> Aim of the exercise
Return, from the lines below, each one that includes the word "Puericultura".

> Source information
* * * * *
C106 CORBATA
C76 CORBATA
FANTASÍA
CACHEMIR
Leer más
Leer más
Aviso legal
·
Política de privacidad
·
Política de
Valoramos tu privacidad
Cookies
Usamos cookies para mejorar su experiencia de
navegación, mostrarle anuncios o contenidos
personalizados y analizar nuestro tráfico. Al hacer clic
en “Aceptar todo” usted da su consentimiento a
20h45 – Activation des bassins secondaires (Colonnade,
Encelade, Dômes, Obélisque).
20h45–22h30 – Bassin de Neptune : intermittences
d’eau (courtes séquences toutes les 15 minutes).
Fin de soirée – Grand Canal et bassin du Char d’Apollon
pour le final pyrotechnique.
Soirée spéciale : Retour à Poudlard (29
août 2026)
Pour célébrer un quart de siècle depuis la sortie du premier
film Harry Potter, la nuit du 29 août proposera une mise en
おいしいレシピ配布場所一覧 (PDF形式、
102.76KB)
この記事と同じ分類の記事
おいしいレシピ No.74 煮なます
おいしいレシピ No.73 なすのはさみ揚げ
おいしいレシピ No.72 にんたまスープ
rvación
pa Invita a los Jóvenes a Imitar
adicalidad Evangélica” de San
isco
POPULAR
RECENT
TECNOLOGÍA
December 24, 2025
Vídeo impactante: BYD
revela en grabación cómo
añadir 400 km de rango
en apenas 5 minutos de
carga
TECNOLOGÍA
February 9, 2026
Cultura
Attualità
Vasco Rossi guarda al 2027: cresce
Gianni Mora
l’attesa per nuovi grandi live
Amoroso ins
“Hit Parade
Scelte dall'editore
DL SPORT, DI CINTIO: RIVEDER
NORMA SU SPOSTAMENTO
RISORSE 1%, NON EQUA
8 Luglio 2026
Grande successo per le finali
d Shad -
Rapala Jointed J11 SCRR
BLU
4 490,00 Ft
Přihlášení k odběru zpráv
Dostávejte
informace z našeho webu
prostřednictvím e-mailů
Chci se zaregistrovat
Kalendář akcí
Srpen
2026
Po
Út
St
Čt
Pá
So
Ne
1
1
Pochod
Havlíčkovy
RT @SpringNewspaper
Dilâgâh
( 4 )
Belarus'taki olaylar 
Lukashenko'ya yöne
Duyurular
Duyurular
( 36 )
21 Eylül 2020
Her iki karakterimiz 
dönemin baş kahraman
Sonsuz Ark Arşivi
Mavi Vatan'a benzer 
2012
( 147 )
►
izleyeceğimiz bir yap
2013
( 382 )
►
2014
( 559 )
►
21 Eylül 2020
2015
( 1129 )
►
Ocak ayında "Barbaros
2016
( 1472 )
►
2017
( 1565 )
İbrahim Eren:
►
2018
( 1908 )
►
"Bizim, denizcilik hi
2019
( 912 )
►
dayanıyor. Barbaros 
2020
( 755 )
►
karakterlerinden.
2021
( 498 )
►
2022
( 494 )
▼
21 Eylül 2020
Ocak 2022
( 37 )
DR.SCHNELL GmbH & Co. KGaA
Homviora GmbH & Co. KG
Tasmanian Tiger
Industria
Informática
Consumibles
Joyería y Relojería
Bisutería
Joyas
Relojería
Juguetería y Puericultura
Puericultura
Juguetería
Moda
* * * * *
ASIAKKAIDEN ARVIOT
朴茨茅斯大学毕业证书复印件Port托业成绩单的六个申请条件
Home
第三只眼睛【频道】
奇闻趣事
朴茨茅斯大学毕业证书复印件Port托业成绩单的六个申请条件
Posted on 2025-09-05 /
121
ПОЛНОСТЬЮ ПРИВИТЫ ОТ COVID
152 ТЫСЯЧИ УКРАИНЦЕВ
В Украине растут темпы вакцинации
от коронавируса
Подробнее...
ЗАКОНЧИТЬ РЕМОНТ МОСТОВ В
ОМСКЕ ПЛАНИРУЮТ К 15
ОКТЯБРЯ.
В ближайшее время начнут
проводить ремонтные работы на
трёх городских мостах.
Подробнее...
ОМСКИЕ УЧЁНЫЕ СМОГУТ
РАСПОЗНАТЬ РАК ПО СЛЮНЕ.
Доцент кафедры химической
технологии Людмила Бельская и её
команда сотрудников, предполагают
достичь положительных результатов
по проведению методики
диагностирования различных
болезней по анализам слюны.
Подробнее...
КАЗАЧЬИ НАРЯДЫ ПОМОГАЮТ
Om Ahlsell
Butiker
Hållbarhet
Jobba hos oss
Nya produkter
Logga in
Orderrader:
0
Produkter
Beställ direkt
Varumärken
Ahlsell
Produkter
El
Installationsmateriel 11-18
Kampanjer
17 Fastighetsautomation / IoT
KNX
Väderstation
* * * * *
> Written solution
Juguetería y Puericultura
Puericultura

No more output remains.